===== The input
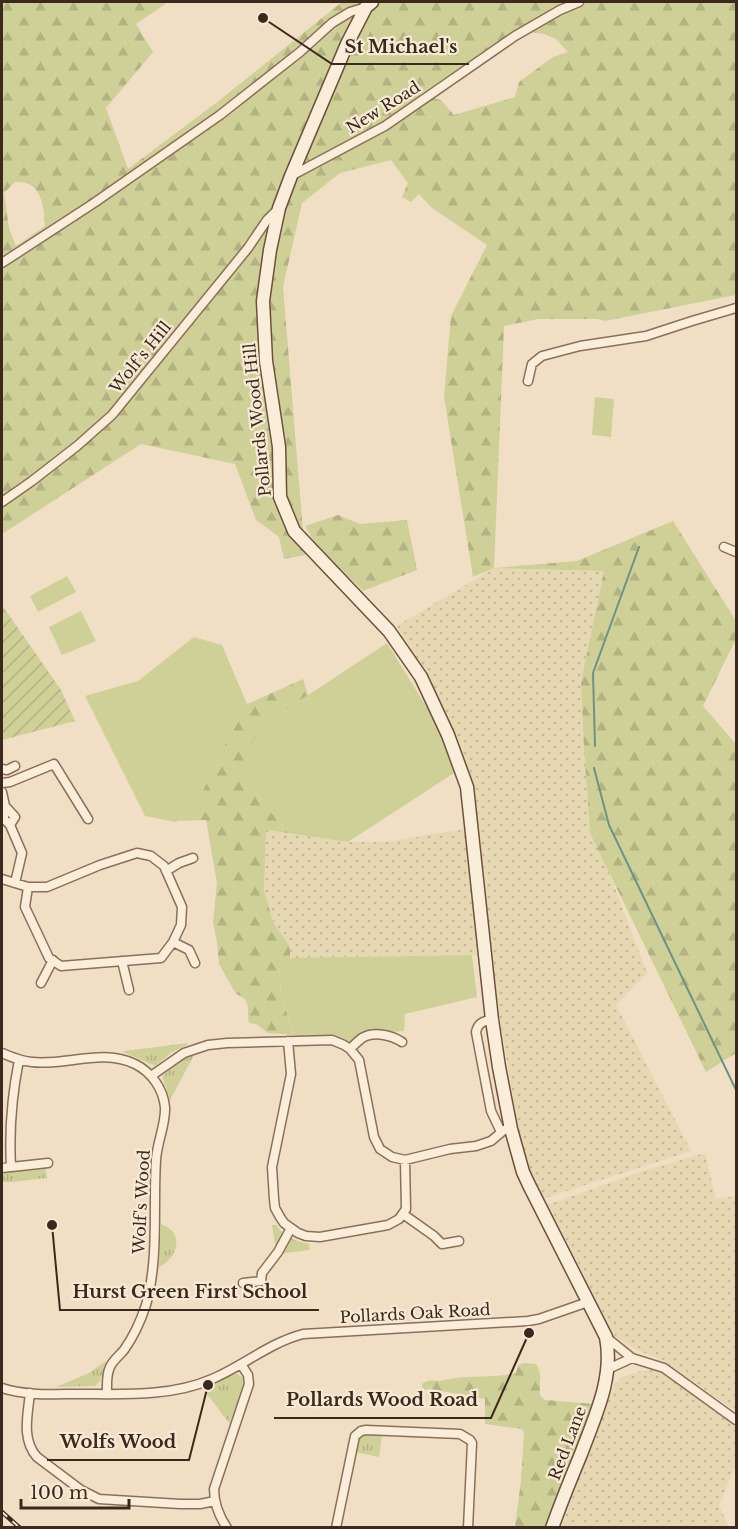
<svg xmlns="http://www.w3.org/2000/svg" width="738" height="1529" viewBox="0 0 738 1529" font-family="'Libre Baskerville',serif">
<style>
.farmland{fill:url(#farmland-dots)}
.grass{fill:url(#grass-tufts)}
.forest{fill:url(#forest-firs);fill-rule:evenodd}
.park{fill:#cfcf98}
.garden{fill:url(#garden-furrows)}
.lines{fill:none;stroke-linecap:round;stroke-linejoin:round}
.stream{stroke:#6c9385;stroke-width:2}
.street-casing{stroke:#8c6f5a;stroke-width:11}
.secondary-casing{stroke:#6e503d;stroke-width:15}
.street{stroke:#faedd9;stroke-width:8}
.secondary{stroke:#faedd9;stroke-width:12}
.rail-casing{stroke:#3c291e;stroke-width:4.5}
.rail{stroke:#f7ead5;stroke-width:2;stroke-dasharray:7;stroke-linecap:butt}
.labels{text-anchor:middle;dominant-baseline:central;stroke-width:4.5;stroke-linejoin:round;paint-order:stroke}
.street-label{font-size:16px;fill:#3c291e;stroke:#f7ead5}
.leader{fill:none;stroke:#3c291e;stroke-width:2}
.callout-dot{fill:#3c291e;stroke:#f7ead5;stroke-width:2}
.callout-label{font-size:18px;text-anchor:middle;font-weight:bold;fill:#3c291e;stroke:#f7ead5;stroke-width:4.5;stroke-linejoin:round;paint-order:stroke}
</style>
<defs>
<pattern id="farmland-dots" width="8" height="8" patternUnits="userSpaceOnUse" patternTransform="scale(1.5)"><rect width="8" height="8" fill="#e6d8b2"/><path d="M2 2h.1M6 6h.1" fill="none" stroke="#c6b999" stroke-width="1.8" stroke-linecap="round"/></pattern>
<pattern id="grass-tufts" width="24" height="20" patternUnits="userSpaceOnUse" patternTransform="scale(1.5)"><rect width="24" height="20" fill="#cfcf98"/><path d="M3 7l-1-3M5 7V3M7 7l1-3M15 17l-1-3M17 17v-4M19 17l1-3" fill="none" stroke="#b3b283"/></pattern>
<pattern id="forest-firs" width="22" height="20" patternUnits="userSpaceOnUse" patternTransform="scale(1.5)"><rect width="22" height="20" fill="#cfcf98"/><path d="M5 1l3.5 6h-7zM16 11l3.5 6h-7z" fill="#b3b283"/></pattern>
<pattern id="garden-furrows" width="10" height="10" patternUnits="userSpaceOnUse" patternTransform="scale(1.5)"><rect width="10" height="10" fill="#cfcf98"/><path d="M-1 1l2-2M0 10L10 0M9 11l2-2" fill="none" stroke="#b3b283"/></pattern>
</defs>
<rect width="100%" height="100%" fill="#f0dfc5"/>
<path class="farmland" d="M 494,568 L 605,571 L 581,682 L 593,830 L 647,973 L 616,1005 L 691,1151 L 542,1199 L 527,1162 L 520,1138 L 500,1021 L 493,958 L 472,955 L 291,958 L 290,947 L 273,922 L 264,890 L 266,830 L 348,842 L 385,842 L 471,828 L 448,735 L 397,626 Z
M 705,1153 L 716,1199 L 736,1196 L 736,1410 L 731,1408 L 661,1359 L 637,1350 L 615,1336 L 598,1306 L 550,1208 L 547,1205 L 643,1171 Z
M 653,1370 L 665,1374 L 736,1427 L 736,1463 L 719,1506 L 729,1527 L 561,1527 L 614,1385 L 622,1377 L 640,1371 Z"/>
<path class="grass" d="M 188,1043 L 188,1044 L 171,1053 L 155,1066 L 123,1052 L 124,1051 Z
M 194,1055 L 170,1100 L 162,1076 L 186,1057 Z
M 42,1167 L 46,1169 L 47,1178 L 13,1182 L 2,1182 L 2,1172 Z
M 161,1224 C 162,1225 170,1228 170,1229 C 184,1241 173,1261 159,1267 Z
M 272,1225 L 276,1225 C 283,1235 296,1242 309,1244 L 310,1250 L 278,1254 L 276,1251 Z
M 106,1361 L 100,1381 L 95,1386 L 56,1387 L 89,1373 Z
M 237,1374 L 243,1378 L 244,1383 L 230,1424 L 203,1389 L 233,1375 Z
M 363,1434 L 382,1434 L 379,1457 L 355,1452 L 359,1437 Z"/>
<path class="forest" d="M 7,2 L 168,2 L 136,24 L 153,52 L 106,108 L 128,169 L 216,103 L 342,2 L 736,2 L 736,295 L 605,321 L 597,319 L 538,319 L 504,326 L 494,568 L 473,577 L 444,397 L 451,316 L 487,245 L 432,208 L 419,194 L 411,202 L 402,197 L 408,183 L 391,160 L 340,173 L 302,203 L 283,287 L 305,555 L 284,559 L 279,537 L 256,520 L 235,464 L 141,444 L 2,534 L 2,271 L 4,269 L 2,255 L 2,5 ZM 515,30 L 544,34 L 556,39 L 568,52 L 553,57 L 519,82 L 515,97 L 454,115 L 441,100 L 419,95 ZM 15,182 C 19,182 22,182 26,183 C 43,188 44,212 45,226 L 16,246 L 9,228 L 4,193 Z
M 338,515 L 360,524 L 407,520 L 417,570 L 363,591 L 316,545 L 305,526 Z
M 673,521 L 736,621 L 736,639 L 703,706 L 736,744 L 736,1053 L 706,1072 L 590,833 L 584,747 L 581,682 L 604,572 L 604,571 L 494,568 L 577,561 Z
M 303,679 L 308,695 L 266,723 L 251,787 L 288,833 L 266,830 L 264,890 L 273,922 L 290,947 L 290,965 L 279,967 L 281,994 L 294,1035 L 268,1033 L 256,1024 L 249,1023 C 246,1012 253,1000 236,994 L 219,964 L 217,942 L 213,923 L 217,883 L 206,820 L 177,821 L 198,802 L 216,761 L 247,704 Z
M 524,1363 L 536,1364 C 543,1374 539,1384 540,1395 L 545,1400 L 594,1404 L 547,1527 L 515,1527 L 521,1480 L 524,1433 L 522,1429 L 485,1424 L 485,1399 L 430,1389 L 425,1390 L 422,1387 L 422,1384 C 428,1379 433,1381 440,1381 C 449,1379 459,1377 469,1377 C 485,1376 500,1377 516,1373 L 518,1365 Z"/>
<path class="park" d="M 595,397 L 614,399 L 611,437 L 592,435 Z
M 67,576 L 76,592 L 38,612 L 30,596 Z
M 81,611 L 96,641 L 62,655 L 49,627 Z
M 194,637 L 222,645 L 247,704 L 216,761 L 198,802 L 176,822 L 145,816 L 85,696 L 138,681 Z
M 387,643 L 442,732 L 454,773 L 348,842 L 288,833 L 251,787 L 249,746 L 266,723 Z
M 472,955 L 477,997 L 405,1014 L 404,1031 L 366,1033 L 350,1042 L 333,1037 L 295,1037 L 281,994 L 279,966 L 291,958 Z"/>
<path class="garden" d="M 2,605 L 61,690 L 75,721 L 2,740 Z"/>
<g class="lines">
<path class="stream" d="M 595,746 L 593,673 L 639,547
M 594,768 L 609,825 L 736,1090"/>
<g class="street-casing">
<path id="street" d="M 291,176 L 385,126 L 515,36 L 560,10 L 579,2
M 2,263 L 94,203 L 220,115 L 300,52 L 332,23 L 350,12 L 366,7
M 528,381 L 532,364 L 542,356 L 580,346 L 646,336 L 692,321 L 736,308
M 2,502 L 32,481 L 77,446 L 112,415 L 248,248 L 267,220 L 279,208
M 724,547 L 736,552
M 2,769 L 7,770 L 15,766
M 2,783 L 10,782 L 54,764 L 88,819
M 2,792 L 5,806 L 4,819 L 10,825 L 22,853 L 15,883
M 5,806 L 15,817 L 10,825
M 166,871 L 179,863 L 193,858
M 2,879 L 28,887 L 47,887 L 100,865 L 137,853 L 151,856 L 164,866 L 182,907 L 181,925 L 173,942 L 161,958 L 61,966 L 49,958 L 25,907 L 28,887
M 173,942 L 189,950 L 195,963
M 122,961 L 129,990
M 41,983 L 53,960
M 492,1020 C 483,1021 478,1023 476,1032 L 491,1111 L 501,1132
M 288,1041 L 291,1074 L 272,1167 L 274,1199 L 275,1208 L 280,1217 L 284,1223 L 298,1233 L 306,1236 L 320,1237 L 388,1225 L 399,1219 L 406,1209 L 405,1160
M 350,1049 C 354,1045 358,1041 362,1038 C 374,1031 391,1035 402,1042
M 2,1053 C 11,1057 21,1061 32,1062 C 66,1066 102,1048 135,1064 C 151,1072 163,1088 165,1107 C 166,1124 157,1142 156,1160 C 153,1208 159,1258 146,1305 C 141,1320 134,1336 124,1350 C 120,1355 113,1360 110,1367 C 106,1375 107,1385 107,1394
M 151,1076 L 184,1053 L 208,1045 L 227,1043 L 332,1040 L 344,1045 L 350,1049 L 359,1060 L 374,1137 L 380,1149 L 392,1157 L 405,1160 L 450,1149 L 476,1146 L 491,1141 L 504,1130 L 511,1129
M 11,1167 C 9,1131 12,1095 19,1060
M 2,1168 L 48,1163
M 403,1214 L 434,1236 L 442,1244 L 459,1241
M 243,1283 L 261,1281 L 262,1273 L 278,1252 L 291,1228
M 606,1337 L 632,1358 L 664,1368 L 736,1420
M 608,1369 L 632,1358
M 2,1388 C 26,1396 54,1394 79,1394 C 123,1394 171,1397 212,1379 C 243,1366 269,1343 303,1334 L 528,1321 L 539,1319 L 588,1302
M 30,1393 C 28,1414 21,1439 37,1457 L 81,1490 L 99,1499 L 180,1504 L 200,1504 L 215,1501
M 227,1528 C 219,1516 214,1503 214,1489 L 249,1384 L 248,1375 L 241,1364
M 336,1528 L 355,1436 L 361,1431 L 366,1430 L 460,1434 L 470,1440 L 472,1443 L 468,1528"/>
</g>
<g class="secondary-casing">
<path id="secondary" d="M 372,2 L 366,7 L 347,44 L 291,176 L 279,208 L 270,250 L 263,301 L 266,361 L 279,447 L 280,497 L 294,531 L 389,631 L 421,677 L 448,735 L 467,787 L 492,1020 L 499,1067 L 511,1129 L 523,1172 L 529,1185 L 606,1337 C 614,1378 595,1416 581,1454 C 571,1478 561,1503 552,1528"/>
</g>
<use href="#street" class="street"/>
<use href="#secondary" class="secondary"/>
<g class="rail-casing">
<path id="rail" d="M 2,1512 L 20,1528"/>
</g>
<use href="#rail" class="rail"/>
</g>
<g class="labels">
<g class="street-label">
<text transform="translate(383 107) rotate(-32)">New Road</text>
<text transform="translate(140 357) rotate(-51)">Wolf's Hill</text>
<text transform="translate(257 420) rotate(-96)">Pollards Wood Hill</text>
<text transform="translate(141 1202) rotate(-87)">Wolf's Wood</text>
<text transform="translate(415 1313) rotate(-3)">Pollards Oak Road</text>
<text transform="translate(567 1443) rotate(-69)">Red Lane</text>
</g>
</g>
<path class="leader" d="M263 18L332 64H469M52 1225L60 1310H319M529 1333L491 1418H274M208 1385L189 1460H47"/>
<g class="callout-dot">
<circle cx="263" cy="18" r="6"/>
<circle cx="52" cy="1225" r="6"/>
<circle cx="529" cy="1333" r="6"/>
<circle cx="208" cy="1385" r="6"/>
</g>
<g class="callout-label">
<text x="401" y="53">St Michael's</text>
<text x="190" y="1298">Hurst Green First School</text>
<text x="382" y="1406">Pollards Wood Road</text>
<text x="118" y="1448">Wolfs Wood</text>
</g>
<rect width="738" height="1529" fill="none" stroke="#3c291e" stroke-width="6"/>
<path d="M21 1499v9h108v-9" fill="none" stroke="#3c291e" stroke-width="3"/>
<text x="30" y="1499" font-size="18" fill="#3c291e" stroke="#f7ead5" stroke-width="4.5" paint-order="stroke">100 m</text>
</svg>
==========
§ Task description: Find every line in the records that uses the string "lines", then copy it.

§ Result below:
.lines{fill:none;stroke-linecap:round;stroke-linejoin:round}
<g class="lines">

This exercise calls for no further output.